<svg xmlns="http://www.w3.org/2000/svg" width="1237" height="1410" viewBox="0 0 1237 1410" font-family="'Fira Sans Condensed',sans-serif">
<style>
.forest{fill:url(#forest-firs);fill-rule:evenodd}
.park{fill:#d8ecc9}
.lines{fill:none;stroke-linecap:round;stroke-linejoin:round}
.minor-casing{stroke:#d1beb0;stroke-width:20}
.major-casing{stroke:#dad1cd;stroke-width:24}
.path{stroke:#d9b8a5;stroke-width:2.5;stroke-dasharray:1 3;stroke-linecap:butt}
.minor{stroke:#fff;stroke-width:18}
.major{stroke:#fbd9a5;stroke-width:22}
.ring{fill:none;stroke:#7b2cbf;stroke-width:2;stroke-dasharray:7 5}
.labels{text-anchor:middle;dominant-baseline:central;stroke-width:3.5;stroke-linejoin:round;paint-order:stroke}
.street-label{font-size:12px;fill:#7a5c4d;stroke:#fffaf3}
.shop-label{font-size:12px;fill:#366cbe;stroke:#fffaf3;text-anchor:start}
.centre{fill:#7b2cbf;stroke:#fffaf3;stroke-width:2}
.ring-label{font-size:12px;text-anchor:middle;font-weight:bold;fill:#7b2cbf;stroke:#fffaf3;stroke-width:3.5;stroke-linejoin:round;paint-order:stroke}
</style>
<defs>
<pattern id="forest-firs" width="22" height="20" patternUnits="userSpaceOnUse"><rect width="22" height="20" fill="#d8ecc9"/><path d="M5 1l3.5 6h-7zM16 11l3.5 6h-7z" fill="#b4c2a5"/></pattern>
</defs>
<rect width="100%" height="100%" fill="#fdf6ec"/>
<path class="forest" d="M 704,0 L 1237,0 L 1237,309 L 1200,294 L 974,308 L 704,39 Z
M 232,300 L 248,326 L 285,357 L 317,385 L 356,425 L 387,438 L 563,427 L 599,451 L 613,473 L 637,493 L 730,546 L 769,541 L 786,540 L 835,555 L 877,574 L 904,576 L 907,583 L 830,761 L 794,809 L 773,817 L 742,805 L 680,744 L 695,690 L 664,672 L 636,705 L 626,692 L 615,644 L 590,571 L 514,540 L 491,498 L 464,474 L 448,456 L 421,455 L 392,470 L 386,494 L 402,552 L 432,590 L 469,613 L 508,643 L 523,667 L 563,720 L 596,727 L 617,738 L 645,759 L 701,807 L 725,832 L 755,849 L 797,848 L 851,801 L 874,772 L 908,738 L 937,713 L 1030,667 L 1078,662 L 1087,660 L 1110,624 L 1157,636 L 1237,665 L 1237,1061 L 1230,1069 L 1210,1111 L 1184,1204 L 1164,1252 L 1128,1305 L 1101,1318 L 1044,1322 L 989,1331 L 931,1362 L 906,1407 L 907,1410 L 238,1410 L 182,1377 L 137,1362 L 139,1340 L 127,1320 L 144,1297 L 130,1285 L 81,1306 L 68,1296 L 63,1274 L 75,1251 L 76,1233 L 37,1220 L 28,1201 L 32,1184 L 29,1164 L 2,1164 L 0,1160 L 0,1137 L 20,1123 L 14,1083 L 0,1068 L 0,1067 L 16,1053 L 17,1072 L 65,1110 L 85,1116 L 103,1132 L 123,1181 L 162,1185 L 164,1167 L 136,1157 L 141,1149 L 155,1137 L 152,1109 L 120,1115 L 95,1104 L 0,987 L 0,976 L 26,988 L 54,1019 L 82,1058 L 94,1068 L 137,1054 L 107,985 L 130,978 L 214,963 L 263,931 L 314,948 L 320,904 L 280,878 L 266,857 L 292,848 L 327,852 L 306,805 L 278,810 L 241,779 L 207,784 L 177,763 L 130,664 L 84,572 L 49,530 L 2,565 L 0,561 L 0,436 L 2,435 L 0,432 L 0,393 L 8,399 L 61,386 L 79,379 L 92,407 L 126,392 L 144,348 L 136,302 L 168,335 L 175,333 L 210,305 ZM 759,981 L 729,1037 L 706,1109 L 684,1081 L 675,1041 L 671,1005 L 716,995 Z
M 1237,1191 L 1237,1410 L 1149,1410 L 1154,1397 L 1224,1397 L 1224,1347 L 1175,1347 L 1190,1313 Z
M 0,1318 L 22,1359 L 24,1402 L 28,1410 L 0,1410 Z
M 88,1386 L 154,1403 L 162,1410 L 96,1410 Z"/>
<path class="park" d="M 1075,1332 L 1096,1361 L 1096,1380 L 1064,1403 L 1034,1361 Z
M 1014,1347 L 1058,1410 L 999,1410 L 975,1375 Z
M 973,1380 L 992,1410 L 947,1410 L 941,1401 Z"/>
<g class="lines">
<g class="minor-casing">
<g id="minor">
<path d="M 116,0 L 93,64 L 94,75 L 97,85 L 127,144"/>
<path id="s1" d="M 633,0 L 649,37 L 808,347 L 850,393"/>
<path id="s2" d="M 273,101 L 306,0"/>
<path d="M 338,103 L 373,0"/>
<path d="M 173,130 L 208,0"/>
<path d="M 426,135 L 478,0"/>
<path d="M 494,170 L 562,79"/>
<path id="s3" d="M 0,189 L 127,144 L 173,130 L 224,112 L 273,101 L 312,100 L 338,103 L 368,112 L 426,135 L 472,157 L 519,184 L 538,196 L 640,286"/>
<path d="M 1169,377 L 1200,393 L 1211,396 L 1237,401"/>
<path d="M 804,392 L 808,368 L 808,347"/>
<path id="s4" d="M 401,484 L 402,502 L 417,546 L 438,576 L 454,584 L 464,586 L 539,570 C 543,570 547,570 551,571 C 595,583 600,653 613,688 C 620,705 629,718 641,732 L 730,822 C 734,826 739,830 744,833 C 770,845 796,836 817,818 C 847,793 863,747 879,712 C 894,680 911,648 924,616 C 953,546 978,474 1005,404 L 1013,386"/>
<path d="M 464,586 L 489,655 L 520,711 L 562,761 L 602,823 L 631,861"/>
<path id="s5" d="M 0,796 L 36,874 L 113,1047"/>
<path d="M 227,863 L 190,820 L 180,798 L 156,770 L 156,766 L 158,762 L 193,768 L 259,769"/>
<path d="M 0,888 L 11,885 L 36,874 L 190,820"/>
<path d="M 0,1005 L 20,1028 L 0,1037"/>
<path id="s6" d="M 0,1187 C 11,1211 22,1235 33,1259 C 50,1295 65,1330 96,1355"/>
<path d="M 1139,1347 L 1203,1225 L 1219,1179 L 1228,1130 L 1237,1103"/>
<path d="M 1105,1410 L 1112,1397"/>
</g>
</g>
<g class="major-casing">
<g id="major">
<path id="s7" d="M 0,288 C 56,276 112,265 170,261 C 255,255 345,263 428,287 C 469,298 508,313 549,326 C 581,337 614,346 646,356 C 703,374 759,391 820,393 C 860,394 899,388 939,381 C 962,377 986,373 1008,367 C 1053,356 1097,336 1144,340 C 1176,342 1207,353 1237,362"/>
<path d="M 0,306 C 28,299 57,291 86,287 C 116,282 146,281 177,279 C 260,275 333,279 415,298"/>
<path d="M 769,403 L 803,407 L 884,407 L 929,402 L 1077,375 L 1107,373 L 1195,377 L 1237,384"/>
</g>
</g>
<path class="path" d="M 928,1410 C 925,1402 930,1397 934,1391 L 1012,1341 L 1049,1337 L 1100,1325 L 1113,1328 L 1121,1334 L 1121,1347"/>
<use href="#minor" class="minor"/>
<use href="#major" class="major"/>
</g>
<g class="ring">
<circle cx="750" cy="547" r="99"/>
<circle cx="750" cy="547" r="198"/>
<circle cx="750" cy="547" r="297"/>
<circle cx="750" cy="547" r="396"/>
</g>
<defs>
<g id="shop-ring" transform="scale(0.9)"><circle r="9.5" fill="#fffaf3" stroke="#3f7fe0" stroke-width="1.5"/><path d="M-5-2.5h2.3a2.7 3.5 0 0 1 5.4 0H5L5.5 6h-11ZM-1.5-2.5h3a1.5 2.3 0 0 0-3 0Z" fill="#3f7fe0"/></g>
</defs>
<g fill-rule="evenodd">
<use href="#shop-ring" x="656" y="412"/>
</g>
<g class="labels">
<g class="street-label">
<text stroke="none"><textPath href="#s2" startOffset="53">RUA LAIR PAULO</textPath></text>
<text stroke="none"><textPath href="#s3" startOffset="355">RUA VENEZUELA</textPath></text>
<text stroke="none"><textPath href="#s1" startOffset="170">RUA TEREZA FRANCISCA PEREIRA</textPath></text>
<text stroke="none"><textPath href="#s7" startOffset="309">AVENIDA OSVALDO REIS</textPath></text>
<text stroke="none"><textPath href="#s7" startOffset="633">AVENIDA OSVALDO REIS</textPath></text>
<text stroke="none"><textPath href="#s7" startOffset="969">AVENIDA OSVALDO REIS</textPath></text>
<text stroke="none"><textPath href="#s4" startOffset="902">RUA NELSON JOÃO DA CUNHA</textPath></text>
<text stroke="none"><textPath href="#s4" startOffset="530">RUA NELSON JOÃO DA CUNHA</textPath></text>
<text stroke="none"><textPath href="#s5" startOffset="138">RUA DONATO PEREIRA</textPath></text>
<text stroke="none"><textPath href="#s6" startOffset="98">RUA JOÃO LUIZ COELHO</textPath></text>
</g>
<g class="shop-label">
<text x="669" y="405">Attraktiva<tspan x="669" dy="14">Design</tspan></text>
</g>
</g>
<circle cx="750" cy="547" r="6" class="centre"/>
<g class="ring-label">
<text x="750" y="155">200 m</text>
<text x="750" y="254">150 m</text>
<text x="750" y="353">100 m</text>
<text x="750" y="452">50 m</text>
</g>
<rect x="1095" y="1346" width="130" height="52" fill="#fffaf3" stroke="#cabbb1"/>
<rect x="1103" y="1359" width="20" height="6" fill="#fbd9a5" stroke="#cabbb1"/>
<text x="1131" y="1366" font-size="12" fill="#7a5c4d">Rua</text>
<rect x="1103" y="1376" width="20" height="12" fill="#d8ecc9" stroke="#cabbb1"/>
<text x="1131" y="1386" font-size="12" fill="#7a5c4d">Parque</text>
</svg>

- - - -

Whenever a line of the data above holds the word "evenodd", it counts once; report the total number of such lines and nothing more.

**Task solution**
2